With regards to the recent OpenSSL updates to address CVE-2015-1788, CVE-2015-1789, CVE-2015-1790, CVE-2015-1791 and CVE-2015-1792, Fortinet will update OpenSSL for the following products that contain the affected versions of OpenSSL:
  • FortiOS 5.2.3 and earlier
  • FortiManager 5.2.2 and earlier
  • FortiAnalyzer 5.2.2 and earlier
  • FortiMail 5.0.8/5.1.5/5.2.4 and earlier
  • FortiAuthenticator (versions before 4.0)
  • AscenLink 7.2.4 and earlier
  • FortiRecorder 2.0 and earlier
  • FortiWan 4.0.2 and earlier
  • FortiClient Windows/Mac 5.2.3 and earlier
  • FortiClient Android 5.2.5 and earlier

Fortinet believes the exploitability and risk in these issues are low or non-existent, but the following workarounds are suggested for customers unable to deploy an update when available:
CVE-2015-1788 workaround: Limit access to features that validates TLS client authentication with a certificate
CVE-2015-1789 workaround: Limit access to features that validates TLS client authentication with a certificate or which verify CRLs when used as a TLS client
CVE-2015-1790 workaround: Limit access to devices that can import PKCS7.
CVE-2015-1791 workaround : Fortinet products are not affected.
CVE-2015-1792 workaround: Limit access to features that handles S/MIME messages.

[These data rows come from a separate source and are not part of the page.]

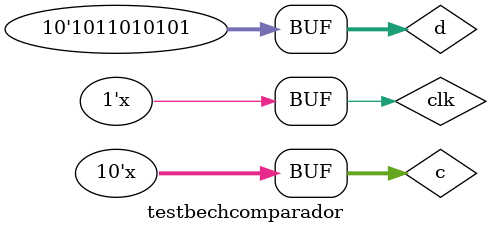
<source format=v>
`timescale 1ns / 1ps


module testbechcomparador;

	// Inputs
	reg clk;
	reg [9:0] c;
	reg [9:0] d;

	// Outputs
	wire comp;

	// Instantiate the Unit Under Test (UUT)
	comparador uut (
		.clk(clk), 
		.c(c), 
		.d(d), 
		.comp(comp)
	);

	always  
		begin 
			#10 clk = ~clk;
			#10 c=c +1;
		end
		
	initial 
	begin
		// Initialize Inputs
		clk = 0;
		c = 0;
		d = 0;

		// Wait 100 ns for global reset to finish
		#100;
        
		// Add stimulus here
		d= 725; 
		#20;
	end
   
endmodule


</source>
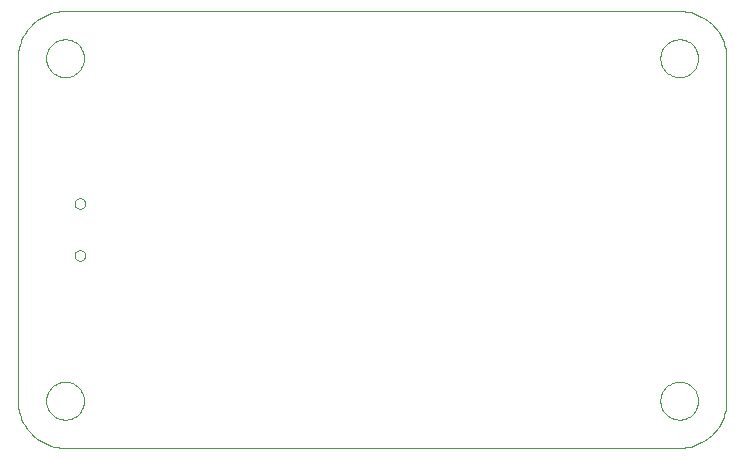
<source format=gko>
G75*
%MOIN*%
%OFA0B0*%
%FSLAX24Y24*%
%IPPOS*%
%LPD*%
%AMOC8*
5,1,8,0,0,1.08239X$1,22.5*
%
%ADD10C,0.0000*%
%ADD11C,0.0004*%
D10*
X005331Y006176D02*
X005333Y006226D01*
X005339Y006276D01*
X005349Y006325D01*
X005363Y006373D01*
X005380Y006420D01*
X005401Y006465D01*
X005426Y006509D01*
X005454Y006550D01*
X005486Y006589D01*
X005520Y006626D01*
X005557Y006660D01*
X005597Y006690D01*
X005639Y006717D01*
X005683Y006741D01*
X005729Y006762D01*
X005776Y006778D01*
X005824Y006791D01*
X005874Y006800D01*
X005923Y006805D01*
X005974Y006806D01*
X006024Y006803D01*
X006073Y006796D01*
X006122Y006785D01*
X006170Y006770D01*
X006216Y006752D01*
X006261Y006730D01*
X006304Y006704D01*
X006345Y006675D01*
X006384Y006643D01*
X006420Y006608D01*
X006452Y006570D01*
X006482Y006530D01*
X006509Y006487D01*
X006532Y006443D01*
X006551Y006397D01*
X006567Y006349D01*
X006579Y006300D01*
X006587Y006251D01*
X006591Y006201D01*
X006591Y006151D01*
X006587Y006101D01*
X006579Y006052D01*
X006567Y006003D01*
X006551Y005955D01*
X006532Y005909D01*
X006509Y005865D01*
X006482Y005822D01*
X006452Y005782D01*
X006420Y005744D01*
X006384Y005709D01*
X006345Y005677D01*
X006304Y005648D01*
X006261Y005622D01*
X006216Y005600D01*
X006170Y005582D01*
X006122Y005567D01*
X006073Y005556D01*
X006024Y005549D01*
X005974Y005546D01*
X005923Y005547D01*
X005874Y005552D01*
X005824Y005561D01*
X005776Y005574D01*
X005729Y005590D01*
X005683Y005611D01*
X005639Y005635D01*
X005597Y005662D01*
X005557Y005692D01*
X005520Y005726D01*
X005486Y005763D01*
X005454Y005802D01*
X005426Y005843D01*
X005401Y005887D01*
X005380Y005932D01*
X005363Y005979D01*
X005349Y006027D01*
X005339Y006076D01*
X005333Y006126D01*
X005331Y006176D01*
X006277Y011018D02*
X006279Y011044D01*
X006285Y011070D01*
X006295Y011095D01*
X006308Y011118D01*
X006324Y011138D01*
X006344Y011156D01*
X006366Y011171D01*
X006389Y011183D01*
X006415Y011191D01*
X006441Y011195D01*
X006467Y011195D01*
X006493Y011191D01*
X006519Y011183D01*
X006543Y011171D01*
X006564Y011156D01*
X006584Y011138D01*
X006600Y011118D01*
X006613Y011095D01*
X006623Y011070D01*
X006629Y011044D01*
X006631Y011018D01*
X006629Y010992D01*
X006623Y010966D01*
X006613Y010941D01*
X006600Y010918D01*
X006584Y010898D01*
X006564Y010880D01*
X006542Y010865D01*
X006519Y010853D01*
X006493Y010845D01*
X006467Y010841D01*
X006441Y010841D01*
X006415Y010845D01*
X006389Y010853D01*
X006365Y010865D01*
X006344Y010880D01*
X006324Y010898D01*
X006308Y010918D01*
X006295Y010941D01*
X006285Y010966D01*
X006279Y010992D01*
X006277Y011018D01*
X006277Y012750D02*
X006279Y012776D01*
X006285Y012802D01*
X006295Y012827D01*
X006308Y012850D01*
X006324Y012870D01*
X006344Y012888D01*
X006366Y012903D01*
X006389Y012915D01*
X006415Y012923D01*
X006441Y012927D01*
X006467Y012927D01*
X006493Y012923D01*
X006519Y012915D01*
X006543Y012903D01*
X006564Y012888D01*
X006584Y012870D01*
X006600Y012850D01*
X006613Y012827D01*
X006623Y012802D01*
X006629Y012776D01*
X006631Y012750D01*
X006629Y012724D01*
X006623Y012698D01*
X006613Y012673D01*
X006600Y012650D01*
X006584Y012630D01*
X006564Y012612D01*
X006542Y012597D01*
X006519Y012585D01*
X006493Y012577D01*
X006467Y012573D01*
X006441Y012573D01*
X006415Y012577D01*
X006389Y012585D01*
X006365Y012597D01*
X006344Y012612D01*
X006324Y012630D01*
X006308Y012650D01*
X006295Y012673D01*
X006285Y012698D01*
X006279Y012724D01*
X006277Y012750D01*
X005331Y017593D02*
X005333Y017643D01*
X005339Y017693D01*
X005349Y017742D01*
X005363Y017790D01*
X005380Y017837D01*
X005401Y017882D01*
X005426Y017926D01*
X005454Y017967D01*
X005486Y018006D01*
X005520Y018043D01*
X005557Y018077D01*
X005597Y018107D01*
X005639Y018134D01*
X005683Y018158D01*
X005729Y018179D01*
X005776Y018195D01*
X005824Y018208D01*
X005874Y018217D01*
X005923Y018222D01*
X005974Y018223D01*
X006024Y018220D01*
X006073Y018213D01*
X006122Y018202D01*
X006170Y018187D01*
X006216Y018169D01*
X006261Y018147D01*
X006304Y018121D01*
X006345Y018092D01*
X006384Y018060D01*
X006420Y018025D01*
X006452Y017987D01*
X006482Y017947D01*
X006509Y017904D01*
X006532Y017860D01*
X006551Y017814D01*
X006567Y017766D01*
X006579Y017717D01*
X006587Y017668D01*
X006591Y017618D01*
X006591Y017568D01*
X006587Y017518D01*
X006579Y017469D01*
X006567Y017420D01*
X006551Y017372D01*
X006532Y017326D01*
X006509Y017282D01*
X006482Y017239D01*
X006452Y017199D01*
X006420Y017161D01*
X006384Y017126D01*
X006345Y017094D01*
X006304Y017065D01*
X006261Y017039D01*
X006216Y017017D01*
X006170Y016999D01*
X006122Y016984D01*
X006073Y016973D01*
X006024Y016966D01*
X005974Y016963D01*
X005923Y016964D01*
X005874Y016969D01*
X005824Y016978D01*
X005776Y016991D01*
X005729Y017007D01*
X005683Y017028D01*
X005639Y017052D01*
X005597Y017079D01*
X005557Y017109D01*
X005520Y017143D01*
X005486Y017180D01*
X005454Y017219D01*
X005426Y017260D01*
X005401Y017304D01*
X005380Y017349D01*
X005363Y017396D01*
X005349Y017444D01*
X005339Y017493D01*
X005333Y017543D01*
X005331Y017593D01*
X025804Y017593D02*
X025806Y017643D01*
X025812Y017693D01*
X025822Y017742D01*
X025836Y017790D01*
X025853Y017837D01*
X025874Y017882D01*
X025899Y017926D01*
X025927Y017967D01*
X025959Y018006D01*
X025993Y018043D01*
X026030Y018077D01*
X026070Y018107D01*
X026112Y018134D01*
X026156Y018158D01*
X026202Y018179D01*
X026249Y018195D01*
X026297Y018208D01*
X026347Y018217D01*
X026396Y018222D01*
X026447Y018223D01*
X026497Y018220D01*
X026546Y018213D01*
X026595Y018202D01*
X026643Y018187D01*
X026689Y018169D01*
X026734Y018147D01*
X026777Y018121D01*
X026818Y018092D01*
X026857Y018060D01*
X026893Y018025D01*
X026925Y017987D01*
X026955Y017947D01*
X026982Y017904D01*
X027005Y017860D01*
X027024Y017814D01*
X027040Y017766D01*
X027052Y017717D01*
X027060Y017668D01*
X027064Y017618D01*
X027064Y017568D01*
X027060Y017518D01*
X027052Y017469D01*
X027040Y017420D01*
X027024Y017372D01*
X027005Y017326D01*
X026982Y017282D01*
X026955Y017239D01*
X026925Y017199D01*
X026893Y017161D01*
X026857Y017126D01*
X026818Y017094D01*
X026777Y017065D01*
X026734Y017039D01*
X026689Y017017D01*
X026643Y016999D01*
X026595Y016984D01*
X026546Y016973D01*
X026497Y016966D01*
X026447Y016963D01*
X026396Y016964D01*
X026347Y016969D01*
X026297Y016978D01*
X026249Y016991D01*
X026202Y017007D01*
X026156Y017028D01*
X026112Y017052D01*
X026070Y017079D01*
X026030Y017109D01*
X025993Y017143D01*
X025959Y017180D01*
X025927Y017219D01*
X025899Y017260D01*
X025874Y017304D01*
X025853Y017349D01*
X025836Y017396D01*
X025822Y017444D01*
X025812Y017493D01*
X025806Y017543D01*
X025804Y017593D01*
X025804Y006176D02*
X025806Y006226D01*
X025812Y006276D01*
X025822Y006325D01*
X025836Y006373D01*
X025853Y006420D01*
X025874Y006465D01*
X025899Y006509D01*
X025927Y006550D01*
X025959Y006589D01*
X025993Y006626D01*
X026030Y006660D01*
X026070Y006690D01*
X026112Y006717D01*
X026156Y006741D01*
X026202Y006762D01*
X026249Y006778D01*
X026297Y006791D01*
X026347Y006800D01*
X026396Y006805D01*
X026447Y006806D01*
X026497Y006803D01*
X026546Y006796D01*
X026595Y006785D01*
X026643Y006770D01*
X026689Y006752D01*
X026734Y006730D01*
X026777Y006704D01*
X026818Y006675D01*
X026857Y006643D01*
X026893Y006608D01*
X026925Y006570D01*
X026955Y006530D01*
X026982Y006487D01*
X027005Y006443D01*
X027024Y006397D01*
X027040Y006349D01*
X027052Y006300D01*
X027060Y006251D01*
X027064Y006201D01*
X027064Y006151D01*
X027060Y006101D01*
X027052Y006052D01*
X027040Y006003D01*
X027024Y005955D01*
X027005Y005909D01*
X026982Y005865D01*
X026955Y005822D01*
X026925Y005782D01*
X026893Y005744D01*
X026857Y005709D01*
X026818Y005677D01*
X026777Y005648D01*
X026734Y005622D01*
X026689Y005600D01*
X026643Y005582D01*
X026595Y005567D01*
X026546Y005556D01*
X026497Y005549D01*
X026447Y005546D01*
X026396Y005547D01*
X026347Y005552D01*
X026297Y005561D01*
X026249Y005574D01*
X026202Y005590D01*
X026156Y005611D01*
X026112Y005635D01*
X026070Y005662D01*
X026030Y005692D01*
X025993Y005726D01*
X025959Y005763D01*
X025927Y005802D01*
X025899Y005843D01*
X025874Y005887D01*
X025853Y005932D01*
X025836Y005979D01*
X025822Y006027D01*
X025812Y006076D01*
X025806Y006126D01*
X025804Y006176D01*
D11*
X026434Y004601D02*
X005961Y004601D01*
X005884Y004603D01*
X005807Y004609D01*
X005730Y004618D01*
X005654Y004631D01*
X005578Y004648D01*
X005504Y004669D01*
X005430Y004693D01*
X005358Y004721D01*
X005288Y004752D01*
X005219Y004787D01*
X005151Y004825D01*
X005086Y004866D01*
X005023Y004911D01*
X004962Y004959D01*
X004903Y005009D01*
X004847Y005062D01*
X004794Y005118D01*
X004744Y005177D01*
X004696Y005238D01*
X004651Y005301D01*
X004610Y005366D01*
X004572Y005434D01*
X004537Y005503D01*
X004506Y005573D01*
X004478Y005645D01*
X004454Y005719D01*
X004433Y005793D01*
X004416Y005869D01*
X004403Y005945D01*
X004394Y006022D01*
X004388Y006099D01*
X004386Y006176D01*
X004387Y006176D02*
X004387Y017593D01*
X004386Y017593D02*
X004388Y017670D01*
X004394Y017747D01*
X004403Y017824D01*
X004416Y017900D01*
X004433Y017976D01*
X004454Y018050D01*
X004478Y018124D01*
X004506Y018196D01*
X004537Y018266D01*
X004572Y018335D01*
X004610Y018403D01*
X004651Y018468D01*
X004696Y018531D01*
X004744Y018592D01*
X004794Y018651D01*
X004847Y018707D01*
X004903Y018760D01*
X004962Y018810D01*
X005023Y018858D01*
X005086Y018903D01*
X005151Y018944D01*
X005219Y018982D01*
X005288Y019017D01*
X005358Y019048D01*
X005430Y019076D01*
X005504Y019100D01*
X005578Y019121D01*
X005654Y019138D01*
X005730Y019151D01*
X005807Y019160D01*
X005884Y019166D01*
X005961Y019168D01*
X026434Y019168D01*
X026511Y019166D01*
X026588Y019160D01*
X026665Y019151D01*
X026741Y019138D01*
X026817Y019121D01*
X026891Y019100D01*
X026965Y019076D01*
X027037Y019048D01*
X027107Y019017D01*
X027176Y018982D01*
X027244Y018944D01*
X027309Y018903D01*
X027372Y018858D01*
X027433Y018810D01*
X027492Y018760D01*
X027548Y018707D01*
X027601Y018651D01*
X027651Y018592D01*
X027699Y018531D01*
X027744Y018468D01*
X027785Y018403D01*
X027823Y018335D01*
X027858Y018266D01*
X027889Y018196D01*
X027917Y018124D01*
X027941Y018050D01*
X027962Y017976D01*
X027979Y017900D01*
X027992Y017824D01*
X028001Y017747D01*
X028007Y017670D01*
X028009Y017593D01*
X028009Y006176D01*
X028007Y006099D01*
X028001Y006022D01*
X027992Y005945D01*
X027979Y005869D01*
X027962Y005793D01*
X027941Y005719D01*
X027917Y005645D01*
X027889Y005573D01*
X027858Y005503D01*
X027823Y005434D01*
X027785Y005366D01*
X027744Y005301D01*
X027699Y005238D01*
X027651Y005177D01*
X027601Y005118D01*
X027548Y005062D01*
X027492Y005009D01*
X027433Y004959D01*
X027372Y004911D01*
X027309Y004866D01*
X027244Y004825D01*
X027176Y004787D01*
X027107Y004752D01*
X027037Y004721D01*
X026965Y004693D01*
X026891Y004669D01*
X026817Y004648D01*
X026741Y004631D01*
X026665Y004618D01*
X026588Y004609D01*
X026511Y004603D01*
X026434Y004601D01*
X026511Y004603D01*
X026588Y004609D01*
X026665Y004618D01*
X026741Y004631D01*
X026817Y004648D01*
X026891Y004669D01*
X026965Y004693D01*
X027037Y004721D01*
X027107Y004752D01*
X027176Y004787D01*
X027244Y004825D01*
X027309Y004866D01*
X027372Y004911D01*
X027433Y004959D01*
X027492Y005009D01*
X027548Y005062D01*
X027601Y005118D01*
X027651Y005177D01*
X027699Y005238D01*
X027744Y005301D01*
X027785Y005366D01*
X027823Y005434D01*
X027858Y005503D01*
X027889Y005573D01*
X027917Y005645D01*
X027941Y005719D01*
X027962Y005793D01*
X027979Y005869D01*
X027992Y005945D01*
X028001Y006022D01*
X028007Y006099D01*
X028009Y006176D01*
X028009Y017593D02*
X028007Y017670D01*
X028001Y017747D01*
X027992Y017824D01*
X027979Y017900D01*
X027962Y017976D01*
X027941Y018050D01*
X027917Y018124D01*
X027889Y018196D01*
X027858Y018266D01*
X027823Y018335D01*
X027785Y018403D01*
X027744Y018468D01*
X027699Y018531D01*
X027651Y018592D01*
X027601Y018651D01*
X027548Y018707D01*
X027492Y018760D01*
X027433Y018810D01*
X027372Y018858D01*
X027309Y018903D01*
X027244Y018944D01*
X027176Y018982D01*
X027107Y019017D01*
X027037Y019048D01*
X026965Y019076D01*
X026891Y019100D01*
X026817Y019121D01*
X026741Y019138D01*
X026665Y019151D01*
X026588Y019160D01*
X026511Y019166D01*
X026434Y019168D01*
X005961Y019168D02*
X005884Y019166D01*
X005807Y019160D01*
X005730Y019151D01*
X005654Y019138D01*
X005578Y019121D01*
X005504Y019100D01*
X005430Y019076D01*
X005358Y019048D01*
X005288Y019017D01*
X005219Y018982D01*
X005151Y018944D01*
X005086Y018903D01*
X005023Y018858D01*
X004962Y018810D01*
X004903Y018760D01*
X004847Y018707D01*
X004794Y018651D01*
X004744Y018592D01*
X004696Y018531D01*
X004651Y018468D01*
X004610Y018403D01*
X004572Y018335D01*
X004537Y018266D01*
X004506Y018196D01*
X004478Y018124D01*
X004454Y018050D01*
X004433Y017976D01*
X004416Y017900D01*
X004403Y017824D01*
X004394Y017747D01*
X004388Y017670D01*
X004386Y017593D01*
X004386Y006176D02*
X004388Y006099D01*
X004394Y006022D01*
X004403Y005945D01*
X004416Y005869D01*
X004433Y005793D01*
X004454Y005719D01*
X004478Y005645D01*
X004506Y005573D01*
X004537Y005503D01*
X004572Y005434D01*
X004610Y005366D01*
X004651Y005301D01*
X004696Y005238D01*
X004744Y005177D01*
X004794Y005118D01*
X004847Y005062D01*
X004903Y005009D01*
X004962Y004959D01*
X005023Y004911D01*
X005086Y004866D01*
X005151Y004825D01*
X005219Y004787D01*
X005288Y004752D01*
X005358Y004721D01*
X005430Y004693D01*
X005504Y004669D01*
X005578Y004648D01*
X005654Y004631D01*
X005730Y004618D01*
X005807Y004609D01*
X005884Y004603D01*
X005961Y004601D01*
M02*

</source>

Special consideration for CVE-2015-4000 “Logjam”:
See FortiGuard bulletin FG-IR-15-013 The following products must be upgraded to the updated versions:
  • FortiOS 4.3.16, FortiOS 5.0.8 or above, FortiOS 5.2.3 or earlier
  • FortiManager 5.0.9 or earlier
  • FortiAnalyzer 5.0.9 or earlier
  • FortiAP 5.0.8 or earlier
  • AscenLink 7.2.3 or earlier
  • FortiADC 4.2.0 or earlier
  • FortiAuthenticator 3.1.0 or earlier
  • FortiCache 3.0.0 or earlier
  • FortiClient Windows/MAC 5.2.3 or earlier
  • FortiClient iOS 5.2.1 or earlier
  • FortiClient Android 5.2.6 or earlier
  • FortiDDoS 4.1.5 or earlier
  • FortiMail 4.3.10 or earlier
  • FortiRecorder 2.0.1 or earlier
  • FortiSandbox 2.0.0 or earlier
  • FortiVoice Enterprise 3.0.6 or earlier
  • FortiWeb 5.3.3 or earlier
  • FSSO build 235 or earlier

For all products, please contact Fortinet TAC support for updates on the patched release current ETA.